Every day this week I will be posting here to this blog to try to communicate to you, the reader of this blog, whoever you may be, what the average week in the life of a Computing Science student is all about.

I study at the University of Aberdeen where my course lasts for four years. I’m currently about half way through the second half of my third year at the moment. I’m studying five courses in this semester.

The first course I’m studying is Enterprise Computing. The course provides a modern introduction to business computing. It is centred around the concept of an enterprise data model, that is, how an enterprise looks after its information and how it can use what it already knows to make better business decisions.

The second course is Distributed Computing. The course teaches the technologies underpinning modern systems used in enterprises, including the way in which computers communicate with each other and share workloads between themselves in order to be as efficient as possible.

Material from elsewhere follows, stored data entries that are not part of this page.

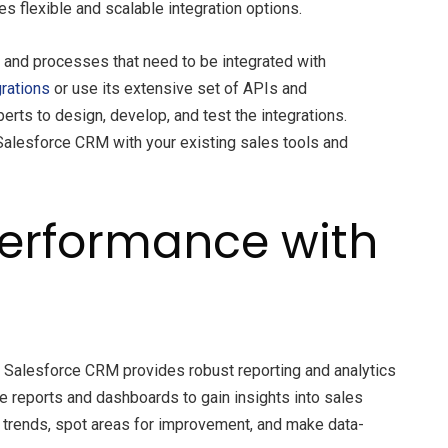
 flexible and scalable integration options.
a and processes that need to be integrated with
grations
or use its extensive set of APIs and
rts to design, develop, and test the integrations.
 Salesforce CRM with your existing sales tools and
Performance with
. Salesforce CRM provides robust reporting and analytics
e reports and dashboards to gain insights into sales
fy trends, spot areas for improvement, and make data-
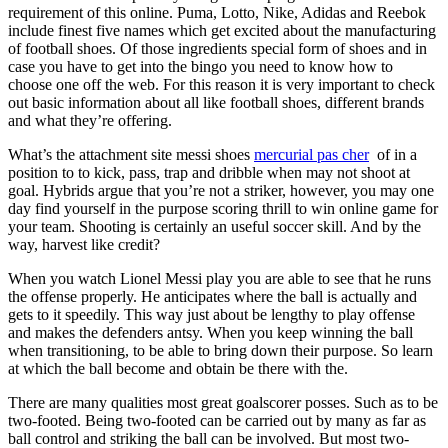
requirement of this online. Puma, Lotto, Nike, Adidas and Reebok
include finest five names which get excited about the manufacturing
of football shoes. Of those ingredients special form of shoes and in
case you have to get into the bingo you need to know how to
choose one off the web. For this reason it is very important to check
out basic information about all like football shoes, different brands
and what they’re offering.
What’s the attachment site messi shoes
mercurial pas cher
of in a
position to to kick, pass, trap and dribble when may not shoot at
goal. Hybrids argue that you’re not a striker, however, you may one
day find yourself in the purpose scoring thrill to win online game for
your team. Shooting is certainly an useful soccer skill. And by the
way, harvest like credit?
When you watch Lionel Messi play you are able to see that he runs
the offense properly. He anticipates where the ball is actually and
gets to it speedily. This way just about be lengthy to play offense
and makes the defenders antsy. When you keep winning the ball
when transitioning, to be able to bring down their purpose. So learn
at which the ball become and obtain be there with the.
There are many qualities most great goalscorer posses. Such as to be
two-footed. Being two-footed can be carried out by many as far as
ball control and striking the ball can be involved. But most two-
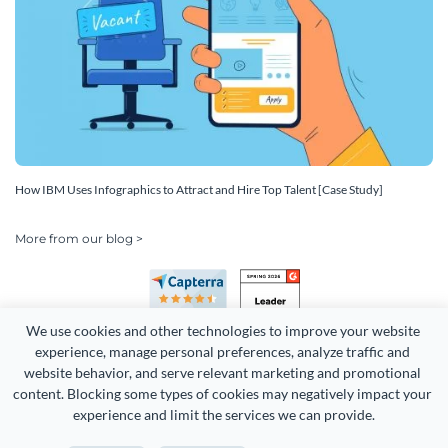
How IBM Uses Infographics to Attract and Hire Top Talent [Case Study]
More from our blog >
We use cookies and other technologies to improve your website 
experience, manage personal preferences, analyze traffic and 
website behavior, and serve relevant marketing and promotional 
content. Blocking some types of cookies may negatively impact your 
Copyright 2026 Easy WebContent, LLC. (DBA Visme). All rights
experience and limit the services we can provide.
reserved. Proudly made in Maryland.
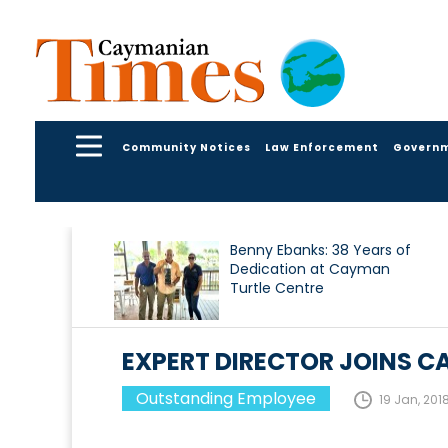
Community Notices
Law Enforcement
Govern
Benny Ebanks: 38 Years of
Dedication at Cayman
Turtle Centre
EXPERT DIRECTOR JOINS C
Outstanding Employee
19 Jan, 201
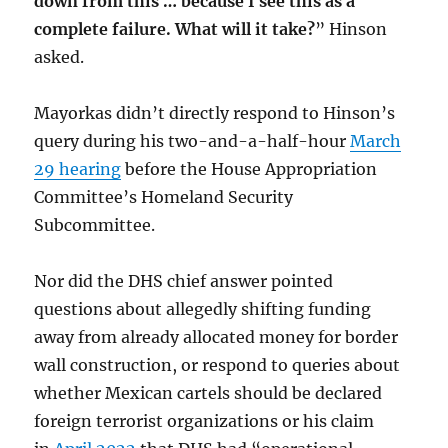
down from this … because I see this as a
complete failure. What will it take?
” Hinson
asked.
Mayorkas didn’t directly respond to Hinson’s
query during his two-and-a-half-hour
March
29 hearing
before the House Appropriation
Committee’s Homeland Security
Subcommittee.
Nor did the DHS chief answer pointed
questions about allegedly shifting funding
away from already allocated money for border
wall construction, or respond to queries about
whether Mexican cartels should be declared
foreign terrorist organizations or his claim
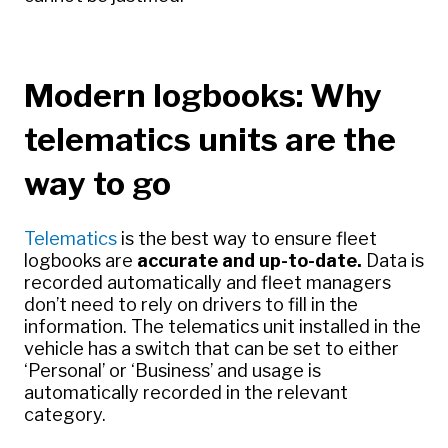
Modern logbooks: Why
telematics units are the
way to go
Telematics
is the best way to ensure fleet
logbooks are
accurate and up-to-date.
Data is
recorded automatically and fleet managers
don’t need to rely on drivers to fill in the
information. The telematics unit installed in the
vehicle has a switch that can be set to either
‘Personal’ or ‘Business’ and usage is
automatically recorded in the relevant
category.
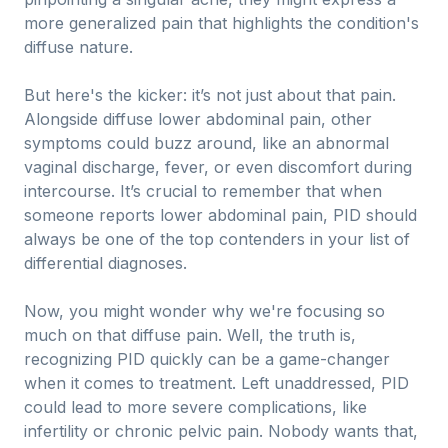
more generalized pain that highlights the condition's
diffuse nature.
But here's the kicker: it’s not just about that pain.
Alongside diffuse lower abdominal pain, other
symptoms could buzz around, like an abnormal
vaginal discharge, fever, or even discomfort during
intercourse. It’s crucial to remember that when
someone reports lower abdominal pain, PID should
always be one of the top contenders in your list of
differential diagnoses.
Now, you might wonder why we're focusing so
much on that diffuse pain. Well, the truth is,
recognizing PID quickly can be a game-changer
when it comes to treatment. Left unaddressed, PID
could lead to more severe complications, like
infertility or chronic pelvic pain. Nobody wants that,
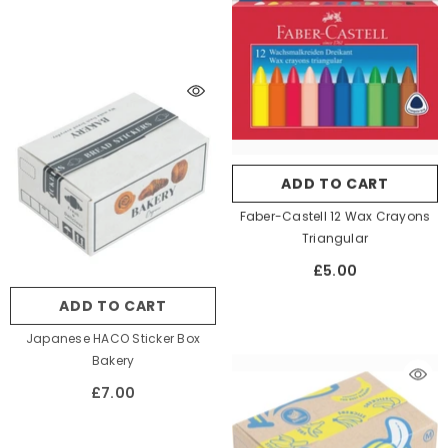
ADD TO CART
Faber-Castell 12 Wax Crayons
Triangular
£5.00
ADD TO CART
Japanese HACO Sticker Box
Bakery
£7.00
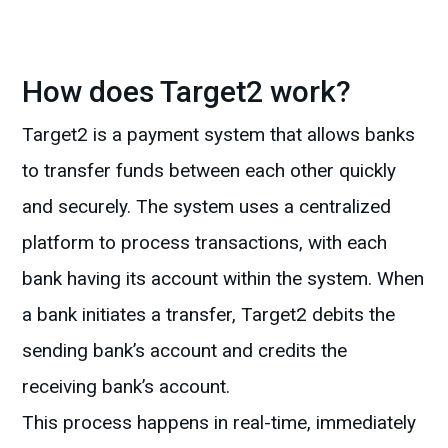
How does Target2 work?
Target2 is a payment system that allows banks
to transfer funds between each other quickly
and securely. The system uses a centralized
platform to process transactions, with each
bank having its account within the system. When
a bank initiates a transfer, Target2 debits the
sending bank’s account and credits the
receiving bank’s account.
This process happens in real-time, immediately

The third course is Languages and Computability. Of the courses I’ve taken in Computing at the University, this is definitely one of the more theory heavy courses. It provides a basic-level introduction to computability via the notion of a formal language. Computability is the ability to solve a problem in an effective manner, which is a fundamental part of Computing Science. A formal language, unlike English or other spoken languages, is a language that is defined in a precise mathematical way in order to allow computers to understand them with ease.

The fourth course is Software Engineering: Principles and Practice. This course runs across the entire year, and teaches how to undertake a large software engineering project. The practical part of the course, which takes place in this semester, is done as a group. My group’s aim is to produce a piece of software than can take in details of the availability of part-time staff members and then match them to shifts that a manager would like to be filled.

Finally, I also take an optional course, Communication in Computing. This course aims to develop Computing Scientists who are effective and skilled communicators, capable of making computing science interesting and accessible to a lay audience and of mentoring the lower level Computing Scientists.